:: Document passage ::

Re: [PATCH] gpio: cdev: fix a crash on line-request release

From: Bartosz Golaszewski
Date: Wed May 24 2023 - 15:42:29 EST


On Wed, May 24, 2023 at 6:36 AM Kent Gibson <warthog618@xxxxxxxxx> wrote:
>
> On Wed, May 24, 2023 at 10:09:42AM +0800, Kent Gibson wrote:
> > On Wed, May 24, 2023 at 07:58:36AM +0800, Kent Gibson wrote:
> > > On Tue, May 23, 2023 at 05:51:01PM +0200, Bartosz Golaszewski wrote:
> > > > When a GPIO device is forcefully unregistered, we are left with an
> > > > inactive object. If user-space kept an open file descriptor to a line
> > > > request associated with such a structure, upon closing it, we'll see the
> > > > kernel crash due to freeing unexistent GPIO descriptors.
> > > >
> > >
> > > > @@ -1565,17 +1571,21 @@ static ssize_t linereq_read(struct file *file, char __user *buf,
> > > >
> > > > static void linereq_free(struct linereq *lr)
> > > > {
> > > > + struct gpio_device *gdev = lr->gdev;
> > > > unsigned int i;
> > > >
> > > > for (i = 0; i < lr->num_lines; i++) {
> > > > if (lr->lines[i].desc) {
> > > > edge_detector_stop(&lr->lines[i]);
> > > > - gpiod_free(lr->lines[i].desc);
> > > > + down_write(&gdev->sem);
> > > > + if (gdev->chip)
> > > > + gpiod_free(lr->lines[i].desc);
> > > > + up_write(&gdev->sem);
> >
> > Ummm, taking another look at the oops I sent you, the crash actually
> > occurs in edge_detector_stop():
> >
> > May 23 11:47:06 firefly kernel: [ 4216.877056] Call Trace:
> > May 23 11:47:06 firefly kernel: [ 4216.877512] <TASK>
> > May 23 11:47:06 firefly kernel: [ 4216.877924] irq_domain_deactivate_irq+0x19/0x30
> > May 23 11:47:06 firefly kernel: [ 4216.878543] free_irq+0x257/0x360
> > May 23 11:47:06 firefly kernel: [ 4216.879056] linereq_free+0x9b/0xe0
> > May 23 11:47:06 firefly kernel: [ 4216.879608] linereq_release+0xc/0x20
> > May 23 11:47:06 firefly kernel: [ 4216.880230] __fput+0x87/0x240
> > May 23 11:47:06 firefly kernel: [ 4216.880744] task_work_run+0x54/0x80
> >
> > That free_irq() call is in edge_detector_stop() (which apparently is inlined),
> > not in gpiod_free().
> >
> > So pretty sure this patch doesn't even solve my problem, but I will test
> > it to confirm.
> >
>
> Yeah, doesn't fix my problem still crashes.
>
> If the line request doesn't have edge detection enabled (so no
> irq) then I don't get a crash.
> i.e. use gpioset to request the line, rather than gpiomon.
>
> (To provide background for anyone else trying to follow along, the
> scenario is:
> 1. create a gpio-sim
> 2. request a line
> 3. destroy the gpio-sim
> 4. release the line.

:::

| Task A |
Name every function that appears in the call trace quoted in the GPIO patch thread, leaving out the offsets.
The listing that follows is unrelated to the GPIO patch thread.

:: Data supplied ::

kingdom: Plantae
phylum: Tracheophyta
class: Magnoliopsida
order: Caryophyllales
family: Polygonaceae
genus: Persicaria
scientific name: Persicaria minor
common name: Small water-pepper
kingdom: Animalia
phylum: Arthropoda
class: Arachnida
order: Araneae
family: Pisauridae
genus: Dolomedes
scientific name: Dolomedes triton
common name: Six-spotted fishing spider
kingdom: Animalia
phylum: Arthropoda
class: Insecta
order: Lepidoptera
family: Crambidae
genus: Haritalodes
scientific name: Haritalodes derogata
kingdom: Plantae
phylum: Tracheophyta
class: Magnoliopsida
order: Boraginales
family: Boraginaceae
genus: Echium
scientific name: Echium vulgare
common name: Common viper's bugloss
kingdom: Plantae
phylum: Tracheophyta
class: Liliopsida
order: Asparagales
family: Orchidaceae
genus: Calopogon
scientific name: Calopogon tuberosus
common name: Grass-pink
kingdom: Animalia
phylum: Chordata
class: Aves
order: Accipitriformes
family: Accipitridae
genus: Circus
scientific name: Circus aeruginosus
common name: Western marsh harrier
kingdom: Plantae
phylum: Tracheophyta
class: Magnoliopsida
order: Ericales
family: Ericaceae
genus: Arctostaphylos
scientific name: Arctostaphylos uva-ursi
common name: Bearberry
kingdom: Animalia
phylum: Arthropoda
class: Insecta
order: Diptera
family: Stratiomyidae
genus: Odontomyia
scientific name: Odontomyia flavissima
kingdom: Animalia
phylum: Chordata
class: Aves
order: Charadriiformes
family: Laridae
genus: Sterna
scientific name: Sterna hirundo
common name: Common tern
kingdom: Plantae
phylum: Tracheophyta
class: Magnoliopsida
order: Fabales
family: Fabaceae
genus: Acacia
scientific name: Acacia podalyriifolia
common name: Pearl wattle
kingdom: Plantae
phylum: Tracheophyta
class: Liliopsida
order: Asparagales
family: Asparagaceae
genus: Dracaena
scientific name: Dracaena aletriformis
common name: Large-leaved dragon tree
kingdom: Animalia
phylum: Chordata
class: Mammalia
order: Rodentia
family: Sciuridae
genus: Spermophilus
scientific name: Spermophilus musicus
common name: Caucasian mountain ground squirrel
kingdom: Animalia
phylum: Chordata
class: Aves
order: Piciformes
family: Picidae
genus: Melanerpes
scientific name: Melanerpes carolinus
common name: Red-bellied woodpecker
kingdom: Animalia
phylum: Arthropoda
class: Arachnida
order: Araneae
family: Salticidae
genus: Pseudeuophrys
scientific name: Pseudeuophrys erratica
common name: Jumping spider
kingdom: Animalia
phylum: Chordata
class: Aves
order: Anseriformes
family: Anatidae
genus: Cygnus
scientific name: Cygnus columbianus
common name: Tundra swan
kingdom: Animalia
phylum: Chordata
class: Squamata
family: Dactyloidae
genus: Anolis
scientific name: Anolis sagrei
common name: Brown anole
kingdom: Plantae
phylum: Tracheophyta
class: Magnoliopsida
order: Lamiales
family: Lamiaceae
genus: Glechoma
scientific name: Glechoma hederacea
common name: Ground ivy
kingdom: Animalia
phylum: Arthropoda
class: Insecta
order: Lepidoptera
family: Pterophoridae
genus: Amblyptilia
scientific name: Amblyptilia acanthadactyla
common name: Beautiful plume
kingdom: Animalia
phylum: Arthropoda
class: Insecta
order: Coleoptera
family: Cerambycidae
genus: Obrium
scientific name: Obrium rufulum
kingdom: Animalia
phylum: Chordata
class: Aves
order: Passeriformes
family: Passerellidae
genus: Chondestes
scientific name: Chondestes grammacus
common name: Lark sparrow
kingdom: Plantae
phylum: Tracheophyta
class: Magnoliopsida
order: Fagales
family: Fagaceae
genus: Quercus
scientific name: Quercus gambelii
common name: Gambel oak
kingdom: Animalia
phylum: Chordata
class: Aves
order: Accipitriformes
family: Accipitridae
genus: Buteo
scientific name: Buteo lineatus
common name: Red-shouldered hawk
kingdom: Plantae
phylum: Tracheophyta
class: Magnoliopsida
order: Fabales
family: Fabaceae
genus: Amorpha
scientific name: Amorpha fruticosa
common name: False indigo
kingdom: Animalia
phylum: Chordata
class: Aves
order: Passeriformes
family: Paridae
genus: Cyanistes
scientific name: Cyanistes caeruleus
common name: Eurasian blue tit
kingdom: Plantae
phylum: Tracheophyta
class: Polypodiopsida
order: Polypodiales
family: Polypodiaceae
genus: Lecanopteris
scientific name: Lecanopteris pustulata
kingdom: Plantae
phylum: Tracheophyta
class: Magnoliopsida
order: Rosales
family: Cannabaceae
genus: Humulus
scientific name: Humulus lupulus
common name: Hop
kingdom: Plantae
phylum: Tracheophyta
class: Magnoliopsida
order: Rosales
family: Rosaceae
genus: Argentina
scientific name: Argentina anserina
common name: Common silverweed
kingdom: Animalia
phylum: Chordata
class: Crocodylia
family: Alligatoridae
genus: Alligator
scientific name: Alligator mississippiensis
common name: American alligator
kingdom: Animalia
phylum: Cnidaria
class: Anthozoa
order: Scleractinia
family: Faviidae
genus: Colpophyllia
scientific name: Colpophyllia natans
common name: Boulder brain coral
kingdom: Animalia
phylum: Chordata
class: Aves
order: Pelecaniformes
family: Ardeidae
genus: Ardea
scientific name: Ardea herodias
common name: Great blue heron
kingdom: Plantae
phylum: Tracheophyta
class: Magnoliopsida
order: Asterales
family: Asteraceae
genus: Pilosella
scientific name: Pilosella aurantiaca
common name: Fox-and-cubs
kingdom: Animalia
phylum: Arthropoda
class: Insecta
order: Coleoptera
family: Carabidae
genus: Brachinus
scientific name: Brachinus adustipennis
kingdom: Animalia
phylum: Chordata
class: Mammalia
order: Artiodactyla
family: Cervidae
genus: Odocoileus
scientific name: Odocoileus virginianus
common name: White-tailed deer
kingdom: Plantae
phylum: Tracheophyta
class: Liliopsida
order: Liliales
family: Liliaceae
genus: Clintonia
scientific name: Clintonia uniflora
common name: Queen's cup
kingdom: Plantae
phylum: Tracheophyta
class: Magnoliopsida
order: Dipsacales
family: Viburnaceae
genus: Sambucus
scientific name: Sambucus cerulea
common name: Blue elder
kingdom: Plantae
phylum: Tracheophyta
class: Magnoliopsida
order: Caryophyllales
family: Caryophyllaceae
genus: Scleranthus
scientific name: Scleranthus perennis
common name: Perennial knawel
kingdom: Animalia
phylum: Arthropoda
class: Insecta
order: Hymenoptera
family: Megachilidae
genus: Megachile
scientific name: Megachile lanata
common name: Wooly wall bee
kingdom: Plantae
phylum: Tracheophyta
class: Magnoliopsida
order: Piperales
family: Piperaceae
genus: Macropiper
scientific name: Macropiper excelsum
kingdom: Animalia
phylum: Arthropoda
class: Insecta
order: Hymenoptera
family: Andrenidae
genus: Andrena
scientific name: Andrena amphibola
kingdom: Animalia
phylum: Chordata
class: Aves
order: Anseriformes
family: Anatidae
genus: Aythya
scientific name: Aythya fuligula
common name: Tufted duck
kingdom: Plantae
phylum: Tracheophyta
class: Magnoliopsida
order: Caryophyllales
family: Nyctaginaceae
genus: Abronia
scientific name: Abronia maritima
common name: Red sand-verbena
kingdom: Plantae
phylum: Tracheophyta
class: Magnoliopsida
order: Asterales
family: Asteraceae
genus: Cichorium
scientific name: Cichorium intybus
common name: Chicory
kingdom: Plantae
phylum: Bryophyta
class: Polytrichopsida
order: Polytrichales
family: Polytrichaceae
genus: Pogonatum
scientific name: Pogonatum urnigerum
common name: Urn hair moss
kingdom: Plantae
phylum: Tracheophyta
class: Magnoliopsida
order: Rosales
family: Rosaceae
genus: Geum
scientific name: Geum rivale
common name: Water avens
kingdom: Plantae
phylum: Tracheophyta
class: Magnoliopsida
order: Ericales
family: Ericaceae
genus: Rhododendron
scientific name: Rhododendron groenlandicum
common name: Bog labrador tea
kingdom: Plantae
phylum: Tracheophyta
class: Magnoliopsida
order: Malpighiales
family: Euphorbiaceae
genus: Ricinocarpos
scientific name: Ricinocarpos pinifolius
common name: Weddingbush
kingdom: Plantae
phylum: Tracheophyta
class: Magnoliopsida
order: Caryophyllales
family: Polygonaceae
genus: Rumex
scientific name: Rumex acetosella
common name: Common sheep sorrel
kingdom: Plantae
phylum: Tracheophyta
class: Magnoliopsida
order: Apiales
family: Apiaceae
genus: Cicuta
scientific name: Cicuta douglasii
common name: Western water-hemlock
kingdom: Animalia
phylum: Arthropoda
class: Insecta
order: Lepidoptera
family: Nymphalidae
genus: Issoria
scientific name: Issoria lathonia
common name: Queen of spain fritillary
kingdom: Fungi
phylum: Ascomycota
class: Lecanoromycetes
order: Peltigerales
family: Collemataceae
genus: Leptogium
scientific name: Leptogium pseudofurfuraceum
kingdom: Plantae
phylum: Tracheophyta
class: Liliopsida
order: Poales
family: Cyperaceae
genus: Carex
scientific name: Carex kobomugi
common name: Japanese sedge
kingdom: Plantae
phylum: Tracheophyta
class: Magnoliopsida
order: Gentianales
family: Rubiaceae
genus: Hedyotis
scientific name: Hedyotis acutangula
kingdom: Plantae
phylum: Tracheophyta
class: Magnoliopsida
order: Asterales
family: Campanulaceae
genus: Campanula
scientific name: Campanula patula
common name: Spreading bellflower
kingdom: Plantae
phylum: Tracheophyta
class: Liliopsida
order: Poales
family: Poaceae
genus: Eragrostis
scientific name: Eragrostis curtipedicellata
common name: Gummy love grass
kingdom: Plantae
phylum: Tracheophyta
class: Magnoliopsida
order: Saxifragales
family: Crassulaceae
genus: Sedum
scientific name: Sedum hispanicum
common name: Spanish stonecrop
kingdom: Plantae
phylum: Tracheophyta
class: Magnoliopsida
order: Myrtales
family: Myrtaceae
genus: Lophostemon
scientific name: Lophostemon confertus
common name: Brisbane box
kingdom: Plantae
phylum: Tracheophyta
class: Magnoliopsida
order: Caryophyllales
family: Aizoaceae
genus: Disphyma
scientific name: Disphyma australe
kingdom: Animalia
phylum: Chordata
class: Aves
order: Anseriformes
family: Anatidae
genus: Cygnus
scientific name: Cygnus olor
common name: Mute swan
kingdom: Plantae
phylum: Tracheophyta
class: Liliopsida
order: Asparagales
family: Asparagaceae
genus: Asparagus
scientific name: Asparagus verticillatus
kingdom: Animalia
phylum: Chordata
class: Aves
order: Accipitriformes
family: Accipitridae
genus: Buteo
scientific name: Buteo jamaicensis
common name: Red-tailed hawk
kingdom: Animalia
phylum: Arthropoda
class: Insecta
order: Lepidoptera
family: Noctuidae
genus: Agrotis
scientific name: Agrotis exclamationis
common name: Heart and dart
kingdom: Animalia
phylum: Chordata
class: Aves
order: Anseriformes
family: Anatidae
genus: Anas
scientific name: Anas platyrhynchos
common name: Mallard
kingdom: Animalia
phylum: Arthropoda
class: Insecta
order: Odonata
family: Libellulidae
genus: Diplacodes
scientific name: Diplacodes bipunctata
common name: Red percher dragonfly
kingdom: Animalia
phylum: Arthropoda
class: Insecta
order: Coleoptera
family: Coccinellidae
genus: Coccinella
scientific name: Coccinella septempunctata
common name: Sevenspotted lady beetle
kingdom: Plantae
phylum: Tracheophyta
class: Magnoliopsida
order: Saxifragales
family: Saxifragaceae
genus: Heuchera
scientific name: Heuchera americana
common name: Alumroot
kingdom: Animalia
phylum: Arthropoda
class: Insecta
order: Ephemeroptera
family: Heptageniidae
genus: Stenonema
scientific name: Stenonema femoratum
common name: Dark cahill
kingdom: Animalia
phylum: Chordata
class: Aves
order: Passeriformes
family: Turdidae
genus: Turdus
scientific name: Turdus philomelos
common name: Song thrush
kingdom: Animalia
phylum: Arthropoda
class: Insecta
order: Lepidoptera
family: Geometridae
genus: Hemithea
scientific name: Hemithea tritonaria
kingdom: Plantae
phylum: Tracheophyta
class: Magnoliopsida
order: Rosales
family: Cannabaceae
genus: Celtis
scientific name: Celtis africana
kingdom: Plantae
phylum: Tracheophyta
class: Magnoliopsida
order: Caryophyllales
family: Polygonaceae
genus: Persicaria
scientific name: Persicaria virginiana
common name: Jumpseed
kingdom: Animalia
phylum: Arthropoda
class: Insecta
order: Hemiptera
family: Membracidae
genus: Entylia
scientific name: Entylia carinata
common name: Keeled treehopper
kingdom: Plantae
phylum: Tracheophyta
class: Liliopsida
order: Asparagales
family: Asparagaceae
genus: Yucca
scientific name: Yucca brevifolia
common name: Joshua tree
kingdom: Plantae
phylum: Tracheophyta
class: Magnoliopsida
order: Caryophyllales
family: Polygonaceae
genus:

:::

| Task B |
Reproduce word for word the stretch of the listing from the line that contains "common name: Red-shouldered hawk" through the line that contains "genus: Colpophyllia".

| Full answer A |
irq_domain_deactivate_irq, free_irq, linereq_free, linereq_release, __fput, task_work_run

| Full answer B |
common name: Red-shouldered hawk
kingdom: Plantae
phylum: Tracheophyta
class: Magnoliopsida
order: Fabales
family: Fabaceae
genus: Amorpha
scientific name: Amorpha fruticosa
common name: False indigo
kingdom: Animalia
phylum: Chordata
class: Aves
order: Passeriformes
family: Paridae
genus: Cyanistes
scientific name: Cyanistes caeruleus
common name: Eurasian blue tit
kingdom: Plantae
phylum: Tracheophyta
class: Polypodiopsida
order: Polypodiales
family: Polypodiaceae
genus: Lecanopteris
scientific name: Lecanopteris pustulata
kingdom: Plantae
phylum: Tracheophyta
class: Magnoliopsida
order: Rosales
family: Cannabaceae
genus: Humulus
scientific name: Humulus lupulus
common name: Hop
kingdom: Plantae
phylum: Tracheophyta
class: Magnoliopsida
order: Rosales
family: Rosaceae
genus: Argentina
scientific name: Argentina anserina
common name: Common silverweed
kingdom: Animalia
phylum: Chordata
class: Crocodylia
family: Alligatoridae
genus: Alligator
scientific name: Alligator mississippiensis
common name: American alligator
kingdom: Animalia
phylum: Cnidaria
class: Anthozoa
order: Scleractinia
family: Faviidae
genus: Colpophyllia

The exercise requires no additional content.